A charkha that he had personally used, or his porta-enema kit, could fetch a lot more than a mere letter. So much so that one wonders if the sparse personal effects scattered across the Gandhi ashrams and in the hands of various descendants and associates are now worth more than the real estate itself.
Whenever collectibles become high value, attempts are made to try and fake them. Facsimile 1940s Superman comics and fake Hitler diaries are par for the course. The key is provenance. In the collectibles world, the twinned processes of authentication and provenance consist not only of proof that the artefact is genuine, but of legitimate ownership. Lack of provenance is why art thieves find it difficult to fence goods at anything approaching Sotheby values.

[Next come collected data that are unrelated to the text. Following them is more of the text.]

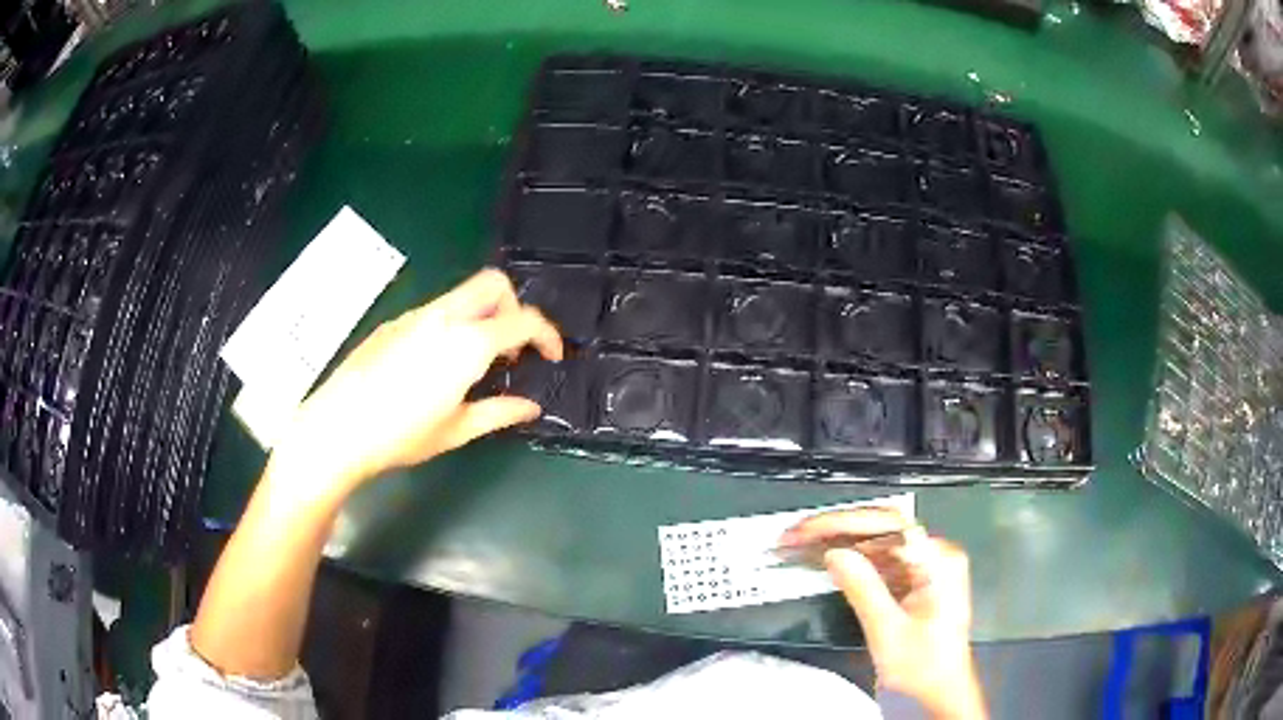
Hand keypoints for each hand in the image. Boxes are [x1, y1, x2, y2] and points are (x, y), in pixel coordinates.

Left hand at [271, 268, 561, 499]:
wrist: (337, 428)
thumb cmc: (401, 435)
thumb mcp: (457, 430)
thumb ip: (500, 412)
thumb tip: (530, 407)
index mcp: (467, 343)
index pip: (523, 319)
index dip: (547, 335)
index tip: (552, 357)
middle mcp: (443, 317)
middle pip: (493, 284)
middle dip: (514, 308)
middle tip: (512, 349)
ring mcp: (415, 316)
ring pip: (462, 296)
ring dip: (483, 317)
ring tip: (475, 364)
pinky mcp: (393, 323)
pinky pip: (436, 311)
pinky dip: (454, 325)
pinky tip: (436, 366)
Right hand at [782, 510, 985, 719]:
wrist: (940, 690)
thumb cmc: (924, 667)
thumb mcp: (888, 631)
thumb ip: (862, 589)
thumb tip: (835, 554)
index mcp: (938, 561)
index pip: (888, 525)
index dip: (844, 523)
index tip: (810, 530)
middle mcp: (935, 556)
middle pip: (880, 530)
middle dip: (836, 530)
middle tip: (797, 535)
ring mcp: (925, 567)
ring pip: (876, 544)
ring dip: (839, 544)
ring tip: (802, 545)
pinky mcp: (913, 580)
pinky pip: (878, 561)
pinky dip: (849, 561)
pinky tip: (825, 561)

Faking the man's signature or getting an appropriately elderly-looking charkha constructed would hardly be a problem. Amar Colony Market can knock up the latter and a little magic with a scanner and photoshop could churn out the former.
Could one create a market in fake Gandhi artefacts? The problem lies in his ostentatiously simple lifestyle and the extensive day-by-day documentation of where he was, and who he met. He had few personal possessions and it is possible to make an admittedly long list of his acquaintances. Perhaps one could slip the odd anonymous jailer through the cracks?
It could help fakers that those who knew the Mahatma personally are now very old. Their memories are fading and nobody would be terribly surprised if a busted pair of specs was discovered somewhere in an old trunk.
Much has been made of the fact that the buyer is a liquor baron. That wouldn't have bothered Gandhiji at all. He was anti-alcohol. He was also anti-prohibition, believing that it was a personal decision to abjure liquor. There is no way he would have endorsed the web of corruption that passes for prohibition in 21st century Gujarat.
There are two things Gandhiji would have disapproved of during this entire imbroglio. He would have considered the hoo-hah in Parliament a waste of public money. The other was the attempt to dissuade the owner from selling. Otis wanted to sell, Mallya bought. Gandhiji may have been bemused by the prices but he would have approved of the embracing of dhando.